India, of course, is no stranger to the crisis of inadequate healthcare infrastructure and poor oxygen supply. The Gorakhpur tragedy, which saw many newborns lose their lives due to lack of oxygen, looms large in recent memory as a pre-pandemic example of the human cost of such shortages.

So too is the poor state of rural healthcare infrastructure. Despite being home to the majority of the Indian population, rural India accounts for a minority of healthcare equipment and human resources. The pandemic has underscored this, with the plight of rural India going unnoticed even as cases surge and – as The Times of India noted – “entire families” are wiped out.

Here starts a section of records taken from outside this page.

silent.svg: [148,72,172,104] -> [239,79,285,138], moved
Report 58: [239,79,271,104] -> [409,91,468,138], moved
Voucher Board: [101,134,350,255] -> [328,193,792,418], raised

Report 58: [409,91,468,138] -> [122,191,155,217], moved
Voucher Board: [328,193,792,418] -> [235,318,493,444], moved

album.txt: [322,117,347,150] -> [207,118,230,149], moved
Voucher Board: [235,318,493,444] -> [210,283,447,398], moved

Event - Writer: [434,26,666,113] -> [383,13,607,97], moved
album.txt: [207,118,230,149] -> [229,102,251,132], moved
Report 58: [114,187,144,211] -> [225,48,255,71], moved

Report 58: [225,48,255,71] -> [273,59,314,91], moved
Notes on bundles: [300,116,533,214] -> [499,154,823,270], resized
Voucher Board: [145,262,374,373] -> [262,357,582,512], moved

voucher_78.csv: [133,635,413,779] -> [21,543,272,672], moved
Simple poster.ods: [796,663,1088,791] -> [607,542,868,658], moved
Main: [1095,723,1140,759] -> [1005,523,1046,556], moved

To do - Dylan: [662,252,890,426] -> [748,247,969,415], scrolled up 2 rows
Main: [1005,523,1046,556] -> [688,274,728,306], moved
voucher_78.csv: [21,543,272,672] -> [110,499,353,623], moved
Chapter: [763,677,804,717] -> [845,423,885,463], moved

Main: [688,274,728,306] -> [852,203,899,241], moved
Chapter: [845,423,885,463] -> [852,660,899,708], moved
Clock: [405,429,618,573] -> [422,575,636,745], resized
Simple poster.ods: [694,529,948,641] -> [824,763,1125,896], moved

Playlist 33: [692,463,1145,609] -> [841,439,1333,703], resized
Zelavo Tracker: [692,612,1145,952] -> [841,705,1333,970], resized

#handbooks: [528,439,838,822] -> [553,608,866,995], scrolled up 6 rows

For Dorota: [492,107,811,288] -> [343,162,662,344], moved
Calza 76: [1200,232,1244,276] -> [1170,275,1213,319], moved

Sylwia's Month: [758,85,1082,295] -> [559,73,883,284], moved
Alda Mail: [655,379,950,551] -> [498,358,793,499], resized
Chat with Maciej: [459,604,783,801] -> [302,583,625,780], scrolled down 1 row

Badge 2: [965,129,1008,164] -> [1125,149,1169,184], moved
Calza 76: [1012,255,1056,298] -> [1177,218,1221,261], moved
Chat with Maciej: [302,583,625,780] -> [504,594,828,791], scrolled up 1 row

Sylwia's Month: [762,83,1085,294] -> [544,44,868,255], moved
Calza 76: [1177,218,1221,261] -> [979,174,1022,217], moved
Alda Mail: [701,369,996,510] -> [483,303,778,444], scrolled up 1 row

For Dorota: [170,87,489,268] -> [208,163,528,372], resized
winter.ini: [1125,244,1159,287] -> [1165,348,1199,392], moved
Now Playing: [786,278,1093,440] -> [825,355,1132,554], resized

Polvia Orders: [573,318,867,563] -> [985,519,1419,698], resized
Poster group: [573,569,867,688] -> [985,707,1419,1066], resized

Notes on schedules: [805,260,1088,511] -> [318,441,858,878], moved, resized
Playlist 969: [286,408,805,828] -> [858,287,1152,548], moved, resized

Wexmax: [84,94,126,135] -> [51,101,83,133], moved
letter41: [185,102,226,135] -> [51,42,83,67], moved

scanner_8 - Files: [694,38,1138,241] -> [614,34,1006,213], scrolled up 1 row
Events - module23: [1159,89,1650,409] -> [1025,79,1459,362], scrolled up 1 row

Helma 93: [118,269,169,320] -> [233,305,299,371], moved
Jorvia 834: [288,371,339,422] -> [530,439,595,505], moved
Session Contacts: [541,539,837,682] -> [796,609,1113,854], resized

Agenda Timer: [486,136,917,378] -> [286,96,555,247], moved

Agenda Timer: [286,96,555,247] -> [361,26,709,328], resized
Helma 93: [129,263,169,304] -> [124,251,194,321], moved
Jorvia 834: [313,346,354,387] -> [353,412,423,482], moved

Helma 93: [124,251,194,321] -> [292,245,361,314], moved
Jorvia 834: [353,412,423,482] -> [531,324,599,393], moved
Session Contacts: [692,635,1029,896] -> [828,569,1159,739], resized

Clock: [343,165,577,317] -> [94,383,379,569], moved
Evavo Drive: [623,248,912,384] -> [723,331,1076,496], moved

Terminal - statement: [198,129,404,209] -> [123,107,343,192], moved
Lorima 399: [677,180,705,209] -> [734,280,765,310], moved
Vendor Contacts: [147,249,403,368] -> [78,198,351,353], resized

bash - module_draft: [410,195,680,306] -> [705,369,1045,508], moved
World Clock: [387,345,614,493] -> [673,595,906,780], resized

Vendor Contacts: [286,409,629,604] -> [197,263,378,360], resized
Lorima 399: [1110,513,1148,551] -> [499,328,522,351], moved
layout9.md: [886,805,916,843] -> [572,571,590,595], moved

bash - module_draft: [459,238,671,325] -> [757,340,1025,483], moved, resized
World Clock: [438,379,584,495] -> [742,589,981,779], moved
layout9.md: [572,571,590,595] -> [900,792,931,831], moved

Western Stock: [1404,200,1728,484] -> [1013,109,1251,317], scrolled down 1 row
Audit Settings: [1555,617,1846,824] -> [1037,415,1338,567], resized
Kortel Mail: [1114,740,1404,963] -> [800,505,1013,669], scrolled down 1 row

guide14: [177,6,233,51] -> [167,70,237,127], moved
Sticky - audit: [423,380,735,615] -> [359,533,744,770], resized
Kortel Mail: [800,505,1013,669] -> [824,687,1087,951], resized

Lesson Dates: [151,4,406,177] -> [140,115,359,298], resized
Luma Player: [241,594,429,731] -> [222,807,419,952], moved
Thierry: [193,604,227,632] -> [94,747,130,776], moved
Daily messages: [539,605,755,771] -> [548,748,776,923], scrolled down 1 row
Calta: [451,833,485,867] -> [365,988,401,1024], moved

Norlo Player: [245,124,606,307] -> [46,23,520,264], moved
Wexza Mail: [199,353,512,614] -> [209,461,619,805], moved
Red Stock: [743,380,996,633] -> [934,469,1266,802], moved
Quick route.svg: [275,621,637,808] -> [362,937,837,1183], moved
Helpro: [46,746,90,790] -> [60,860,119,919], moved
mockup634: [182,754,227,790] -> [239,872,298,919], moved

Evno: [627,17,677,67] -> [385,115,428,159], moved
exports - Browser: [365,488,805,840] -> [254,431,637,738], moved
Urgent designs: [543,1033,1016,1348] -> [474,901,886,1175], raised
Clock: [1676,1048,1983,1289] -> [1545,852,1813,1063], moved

Going forward, the need for equitable access to healthcare is a must. India is both one nation and a nation within nations, with considerable geographical and demographic diversity. To cater the needs of all of its 1.3 billion+ people in the midst of a pandemic is not an easy task – but nor is it an insurmountable one. It requires the concerted efforts of all stakeholders, from the village to the national level, to prioritise dispensing personal protective equipment, vital medical devices and equipment, and vaccines to curtail the spread of COVID-19 and ensure that the tragedy of medical workers dying on the front line and entire families being obliterated from preventable causes comes to an end.